Hafeez señaló que los jóvenes pueden volverse excesivamente dependientes de los "me gusta", los comentarios o los seguidores para sentirse bien consigo mismos, lo que podría llevarlos a usar muchos filtros y a sentir incomodidad al publicar fotos sin editar.

"Editar excesivamente las fotos puede crear expectativas poco realistas sobre cómo deberían verse en la vida real.
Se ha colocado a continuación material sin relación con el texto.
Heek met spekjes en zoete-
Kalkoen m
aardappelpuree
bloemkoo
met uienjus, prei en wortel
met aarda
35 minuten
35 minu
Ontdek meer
Esto puede dificultar que se sientan seguros y cómodos con su apariencia natural", agregó.

Orientación general para las familias

Aunque el estudio de Milán se centró exclusivamente en adultos y en una ilusión creada en un laboratorio, sus temas se relacionan con los consejos que los médicos suelen dar a las familias que utilizan las redes sociales en un contexto más amplio.

Hafeez recomendó terapia para personas que ya luchan con problemas de comparación y de autoimagen.

"La terapia cognitivo-conductual puede ser útil para desafiar las comparaciones poco realistas y el diálogo interno negativo", dijo Hafeez. "Las prácticas de atención plena pueden animar a las personas a centrarse en sus sensaciones físicas y experiencias presentes".

También aconsejó dedicar tiempo a pasatiempos fuera de línea y a relaciones cara a cara puede fortalecer la autoestima. "En algunos casos, reducir la exposición a las redes sociales durante un tiempo puede ayudar a recuperar hábitos más saludables".

Hafeez sugirió a los padres establecer límites razonables de tiempo frente a las pantallas para que las redes sociales no se conviertan en la principal fuente de entretenimiento o autoestima de sus hijos, y fomentar actividades fuera de línea, como pasar tiempo con amigos, practicar aficiones y deportes, que desarrollen la confianza fuera de la aplicación.

"Es útil recordarles a los niños que muchas imágenes en línea están filtradas, editadas o cuidadosamente seleccionadas para presentar una versión idealizada de la realidad", dijo. "Explicarles que los influencers y las celebridades suelen usar iluminación profesional, edición fotográfica y varias tomas puede ayudar a los niños a analizar estas imágenes con mayor espíritu crítico".

Hafeez señaló que estas conversaciones pueden facilitar que los jóvenes aprecien su propia apariencia sin compararla con un estándar preestablecido y poco realista.